Często zapominamy o śniadaniu, co jest ogromnym błędem. Sprawdziliśmy talerze bydgoszczan
Jest najważniejszym, ale także najczęściej zaniedbywanym posiłkiem dnia. Przegrywa z porannym pośpiechem do pracy i szkoły, lub z pokusą dłuższego snu, a przecież ma nam dostarczyć sił.
24 kwietnia obchodzimy Europejski Dzień Śniadania. Z tej okazji zapytaliśmy bydgoszczan o to, co najczęściej ląduje o poranku na ich talerzach.
– Awokado, jajko i mięso – wymieniała jedna z kobiet. – Staramy się zjeść jakąś sałatkę z kurczakiem, albo z tuńczykiem.
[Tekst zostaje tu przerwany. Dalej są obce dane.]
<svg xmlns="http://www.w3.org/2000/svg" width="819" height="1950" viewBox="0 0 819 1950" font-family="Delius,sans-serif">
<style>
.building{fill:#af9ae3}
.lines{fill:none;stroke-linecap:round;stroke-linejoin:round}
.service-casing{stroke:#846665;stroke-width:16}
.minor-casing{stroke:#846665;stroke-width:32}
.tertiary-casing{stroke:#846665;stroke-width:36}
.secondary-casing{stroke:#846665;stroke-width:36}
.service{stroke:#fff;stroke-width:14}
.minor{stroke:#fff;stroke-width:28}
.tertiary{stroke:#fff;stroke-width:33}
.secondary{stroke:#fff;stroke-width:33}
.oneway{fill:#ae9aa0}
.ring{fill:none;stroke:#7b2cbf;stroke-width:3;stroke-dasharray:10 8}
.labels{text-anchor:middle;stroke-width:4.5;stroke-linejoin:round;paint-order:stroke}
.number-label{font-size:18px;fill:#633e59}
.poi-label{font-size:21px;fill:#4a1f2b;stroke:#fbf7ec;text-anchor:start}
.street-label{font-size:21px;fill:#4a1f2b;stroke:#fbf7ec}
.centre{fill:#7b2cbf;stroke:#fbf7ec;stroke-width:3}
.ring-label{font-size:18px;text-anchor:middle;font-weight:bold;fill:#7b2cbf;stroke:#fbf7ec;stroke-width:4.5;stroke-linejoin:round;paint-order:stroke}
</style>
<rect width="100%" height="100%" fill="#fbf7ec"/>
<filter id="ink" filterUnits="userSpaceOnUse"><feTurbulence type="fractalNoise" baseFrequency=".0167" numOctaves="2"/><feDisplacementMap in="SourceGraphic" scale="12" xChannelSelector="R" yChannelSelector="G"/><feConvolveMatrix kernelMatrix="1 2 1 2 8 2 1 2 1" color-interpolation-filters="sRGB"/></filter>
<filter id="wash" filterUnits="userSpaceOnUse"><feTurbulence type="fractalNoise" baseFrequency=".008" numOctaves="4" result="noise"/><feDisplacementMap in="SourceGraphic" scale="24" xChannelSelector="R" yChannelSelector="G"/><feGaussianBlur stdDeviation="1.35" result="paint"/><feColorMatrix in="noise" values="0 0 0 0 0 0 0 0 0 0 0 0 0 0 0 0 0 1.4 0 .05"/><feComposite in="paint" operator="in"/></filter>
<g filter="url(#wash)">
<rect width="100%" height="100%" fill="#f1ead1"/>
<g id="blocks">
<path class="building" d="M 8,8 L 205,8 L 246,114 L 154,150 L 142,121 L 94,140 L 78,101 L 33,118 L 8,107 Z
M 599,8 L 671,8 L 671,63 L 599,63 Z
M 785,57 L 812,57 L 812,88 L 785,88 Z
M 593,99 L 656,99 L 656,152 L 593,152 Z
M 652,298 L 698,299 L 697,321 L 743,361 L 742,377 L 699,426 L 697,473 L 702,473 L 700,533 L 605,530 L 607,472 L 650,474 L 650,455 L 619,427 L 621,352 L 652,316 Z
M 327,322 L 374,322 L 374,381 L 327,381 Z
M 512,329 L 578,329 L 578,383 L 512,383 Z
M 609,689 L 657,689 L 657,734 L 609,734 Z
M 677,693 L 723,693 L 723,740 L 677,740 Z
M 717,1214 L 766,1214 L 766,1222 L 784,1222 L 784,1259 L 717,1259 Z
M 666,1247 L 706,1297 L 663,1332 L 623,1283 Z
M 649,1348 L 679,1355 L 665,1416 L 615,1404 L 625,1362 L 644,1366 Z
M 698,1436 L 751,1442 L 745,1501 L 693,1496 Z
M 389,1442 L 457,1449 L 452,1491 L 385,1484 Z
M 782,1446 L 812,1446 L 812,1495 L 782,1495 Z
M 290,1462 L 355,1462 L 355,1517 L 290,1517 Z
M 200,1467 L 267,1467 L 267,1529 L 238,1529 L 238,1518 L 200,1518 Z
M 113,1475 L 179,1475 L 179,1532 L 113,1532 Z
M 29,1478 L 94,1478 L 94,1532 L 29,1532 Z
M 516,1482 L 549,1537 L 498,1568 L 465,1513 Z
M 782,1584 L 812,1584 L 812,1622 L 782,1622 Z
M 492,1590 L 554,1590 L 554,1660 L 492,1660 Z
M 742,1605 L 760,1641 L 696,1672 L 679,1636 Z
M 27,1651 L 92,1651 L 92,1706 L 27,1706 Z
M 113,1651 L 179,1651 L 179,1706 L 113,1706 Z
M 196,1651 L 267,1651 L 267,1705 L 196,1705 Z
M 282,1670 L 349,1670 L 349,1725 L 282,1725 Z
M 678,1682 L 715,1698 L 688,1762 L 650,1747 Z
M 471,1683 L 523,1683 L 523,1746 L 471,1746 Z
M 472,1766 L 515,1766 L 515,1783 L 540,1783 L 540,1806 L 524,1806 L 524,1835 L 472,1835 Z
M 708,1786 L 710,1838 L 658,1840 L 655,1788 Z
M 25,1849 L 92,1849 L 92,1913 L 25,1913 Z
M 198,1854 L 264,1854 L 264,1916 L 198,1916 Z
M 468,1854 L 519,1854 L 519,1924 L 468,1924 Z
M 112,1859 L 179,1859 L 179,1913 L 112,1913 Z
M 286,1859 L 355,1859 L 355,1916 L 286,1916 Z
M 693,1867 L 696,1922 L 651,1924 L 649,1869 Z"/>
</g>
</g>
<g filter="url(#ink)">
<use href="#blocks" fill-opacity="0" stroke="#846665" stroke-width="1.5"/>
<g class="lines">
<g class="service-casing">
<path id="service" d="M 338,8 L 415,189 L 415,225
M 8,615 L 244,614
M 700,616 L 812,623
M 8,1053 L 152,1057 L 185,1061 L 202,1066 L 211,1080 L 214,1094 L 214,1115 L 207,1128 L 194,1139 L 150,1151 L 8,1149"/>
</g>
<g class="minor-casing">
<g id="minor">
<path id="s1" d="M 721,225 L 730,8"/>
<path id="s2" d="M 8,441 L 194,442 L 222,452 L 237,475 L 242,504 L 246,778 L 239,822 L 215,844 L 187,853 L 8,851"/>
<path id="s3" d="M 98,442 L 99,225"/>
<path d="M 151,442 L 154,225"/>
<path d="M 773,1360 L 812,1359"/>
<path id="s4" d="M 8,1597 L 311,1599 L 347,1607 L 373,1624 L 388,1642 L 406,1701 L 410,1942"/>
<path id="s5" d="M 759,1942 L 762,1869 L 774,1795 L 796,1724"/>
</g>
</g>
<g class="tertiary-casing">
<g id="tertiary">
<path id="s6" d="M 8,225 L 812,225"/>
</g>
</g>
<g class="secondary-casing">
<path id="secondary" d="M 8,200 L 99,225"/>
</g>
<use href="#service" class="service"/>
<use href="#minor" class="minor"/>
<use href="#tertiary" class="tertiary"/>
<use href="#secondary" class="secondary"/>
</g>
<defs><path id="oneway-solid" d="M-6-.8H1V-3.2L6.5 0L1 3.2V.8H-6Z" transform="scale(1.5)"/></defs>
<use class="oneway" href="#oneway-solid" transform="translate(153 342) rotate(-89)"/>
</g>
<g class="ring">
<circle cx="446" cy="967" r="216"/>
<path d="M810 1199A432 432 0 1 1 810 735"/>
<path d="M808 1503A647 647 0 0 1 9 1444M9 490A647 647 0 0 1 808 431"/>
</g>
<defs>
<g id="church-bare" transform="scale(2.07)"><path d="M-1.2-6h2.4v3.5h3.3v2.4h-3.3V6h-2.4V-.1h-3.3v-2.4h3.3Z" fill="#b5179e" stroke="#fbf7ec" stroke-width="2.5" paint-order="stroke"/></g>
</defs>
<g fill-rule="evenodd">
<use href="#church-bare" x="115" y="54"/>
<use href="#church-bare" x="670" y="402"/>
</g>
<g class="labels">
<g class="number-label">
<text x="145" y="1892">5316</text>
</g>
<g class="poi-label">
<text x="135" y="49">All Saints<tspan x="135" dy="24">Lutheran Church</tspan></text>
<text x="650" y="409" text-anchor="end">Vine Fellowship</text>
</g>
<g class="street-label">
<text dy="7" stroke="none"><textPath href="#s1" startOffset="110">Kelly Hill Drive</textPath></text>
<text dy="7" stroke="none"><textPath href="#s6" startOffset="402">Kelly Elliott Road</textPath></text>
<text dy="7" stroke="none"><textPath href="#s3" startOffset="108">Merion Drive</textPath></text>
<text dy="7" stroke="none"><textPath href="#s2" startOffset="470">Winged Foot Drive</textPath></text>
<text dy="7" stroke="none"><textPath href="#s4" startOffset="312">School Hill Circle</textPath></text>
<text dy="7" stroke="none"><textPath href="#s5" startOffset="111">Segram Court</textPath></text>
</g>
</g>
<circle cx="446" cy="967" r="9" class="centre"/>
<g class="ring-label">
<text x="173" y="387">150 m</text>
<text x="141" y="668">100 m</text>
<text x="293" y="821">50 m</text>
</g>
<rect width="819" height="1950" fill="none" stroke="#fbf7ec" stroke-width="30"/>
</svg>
Płatki, choć czasami zdarza się sięgnąć po coś na szybko – dodała kolejna.
Część uczniów przyznała, że nie może znaleźć czasu na śniadanie, bo śpieszy się do szkoły. – W sumie rzadko jem. Zazwyczaj nie mam czasu, bo wcześniej idę do szkoły, więc czasami zaczynam dzień od obiadu.
Niektórzy bydgoszczanie nie wyobrażają sobie początku dnia bez kawy. – Około godz. 9:00 kawa i do pracy.
Są osoby, które starają się unikać szybkich zakupów na zwalczenie głodu i stawiają na domowe przygotowanie porannych dań. – Z reguły jem śniadania. Głównie warzywa, czasami jem tofu. Jestem wegetarianką, więc mało mięsa. Rzadko wchodzę na szybko do sklepu. Na przykład przygotowuję omlet i ogólnie sensownie przemyślę, co jem.
– Jem dopiero w pracy, jak dojadę. Takie późne śniadanie, około 11:00. Robię tortillę z warzywami, żeby wystarczyło na cały dzień. To bardzo ważne, tak samo, jak picie wody – powiedziała bydgoszczanka.
Dodajmy, że u osób regularnie spożywających zdrowe śniadania, ryzyko rozwoju nadciśnienia tętniczego krwi, cukrzycy typu 2 i otyłości zmniejsza się o kilkanaście procent. Spożywanie śniadań również wpływa na lepszą koncentrację, pamięć i rozwój intelektualny.